**PROMPT**
Your reply should hold only the lines from the records below where "point" occurs.

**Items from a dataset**
----------

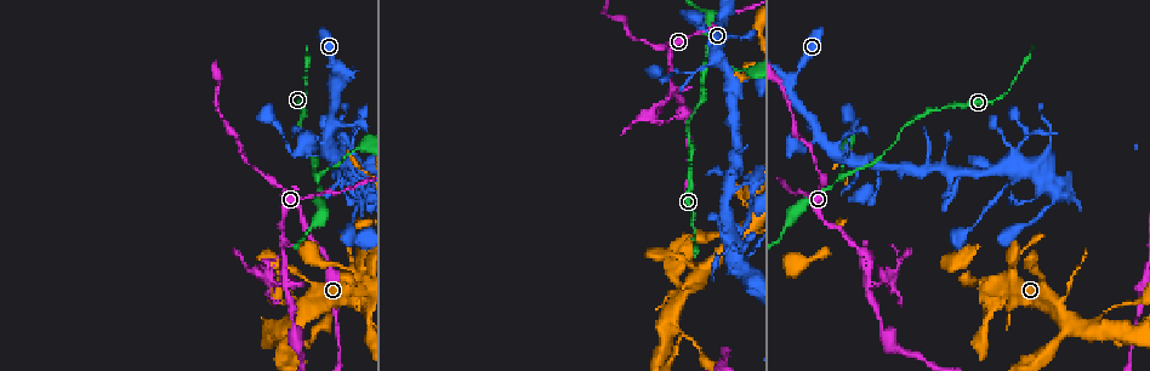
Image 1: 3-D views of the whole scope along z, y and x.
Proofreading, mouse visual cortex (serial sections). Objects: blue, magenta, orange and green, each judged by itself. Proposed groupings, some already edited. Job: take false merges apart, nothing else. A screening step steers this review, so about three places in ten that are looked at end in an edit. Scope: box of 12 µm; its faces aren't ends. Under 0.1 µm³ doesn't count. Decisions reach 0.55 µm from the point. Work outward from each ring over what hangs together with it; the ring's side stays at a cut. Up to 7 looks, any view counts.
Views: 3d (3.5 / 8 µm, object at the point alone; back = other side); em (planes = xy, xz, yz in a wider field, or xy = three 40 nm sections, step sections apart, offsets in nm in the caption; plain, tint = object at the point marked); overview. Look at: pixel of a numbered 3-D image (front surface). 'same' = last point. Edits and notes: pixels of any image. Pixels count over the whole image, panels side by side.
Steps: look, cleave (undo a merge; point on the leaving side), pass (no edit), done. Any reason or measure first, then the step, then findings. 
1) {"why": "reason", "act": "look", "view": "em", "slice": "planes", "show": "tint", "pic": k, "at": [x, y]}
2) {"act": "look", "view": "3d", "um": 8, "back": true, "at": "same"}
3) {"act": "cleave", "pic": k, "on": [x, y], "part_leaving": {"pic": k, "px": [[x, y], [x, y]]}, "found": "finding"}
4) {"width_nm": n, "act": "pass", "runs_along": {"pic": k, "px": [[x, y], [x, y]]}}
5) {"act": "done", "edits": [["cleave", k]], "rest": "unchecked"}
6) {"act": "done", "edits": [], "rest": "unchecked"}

{"why": "a fork", "act": "look", "view": "3d", "um": 8, "back": true, "pic": 1, "at": [1007, 166]}

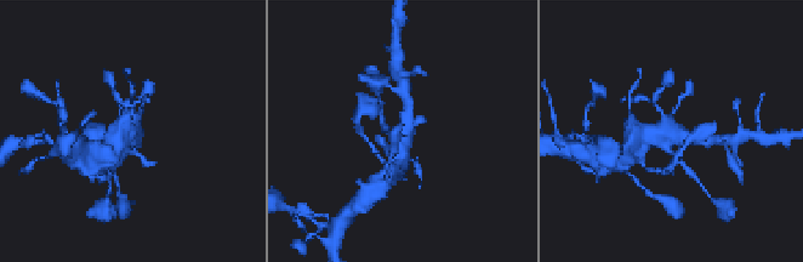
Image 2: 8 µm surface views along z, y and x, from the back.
{"why": "closer look", "act": "look", "view": "3d", "um": 3.5, "pic": 2, "at": [671, 133]}

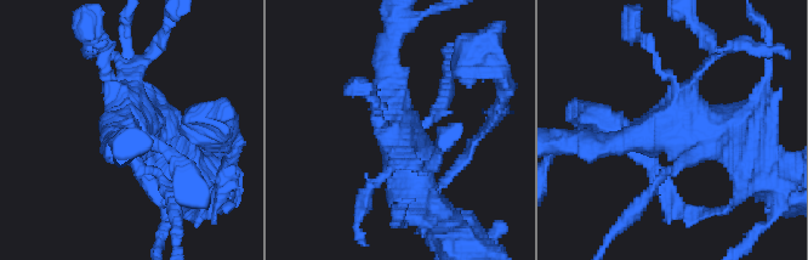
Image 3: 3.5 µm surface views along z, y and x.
{"act": "pass", "runs_along": {"pic": 3, "px": [[388, 66], [407, 171], [430, 212]]}, "found": "all the same cell"}

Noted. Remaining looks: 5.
{"why": "two arms in line, one across", "act": "look", "view": "3d", "um": 3.5, "pic": 1, "at": [677, 93]}

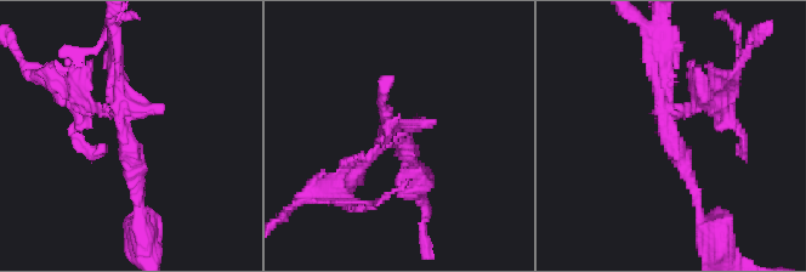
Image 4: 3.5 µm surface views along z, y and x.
{"why": "shape alone is not enough", "act": "look", "view": "em", "slice": "xy", "step": 1, "show": "tint", "pic": 4, "at": [668, 120]}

----------

**SOLVED EXERCISE**
Proofreading, mouse visual cortex (serial sections). Objects: blue, magenta, orange and green, each judged by itself. Proposed groupings, some already edited. Job: take false merges apart, nothing else. A screening step steers this review, so about three places in ten that are looked at end in an edit. Scope: box of 12 µm; its faces aren't ends. Under 0.1 µm³ doesn't count. Decisions reach 0.55 µm from the point. Work outward from each ring over what hangs together with it; the ring's side stays at a cut. Up to 7 looks, any view counts.
Views: 3d (3.5 / 8 µm, object at the point alone; back = other side); em (planes = xy, xz, yz in a wider field, or xy = three 40 nm sections, step sections apart, offsets in nm in the caption; plain, tint = object at the point marked); overview. Look at: pixel of a numbered 3-D image (front surface). 'same' = last point. Edits and notes: pixels of any image. Pixels count over the whole image, panels side by side.
Steps: look, cleave (undo a merge; point on the leaving side), pass (no edit), done. Any reason or measure first, then the step, then findings. 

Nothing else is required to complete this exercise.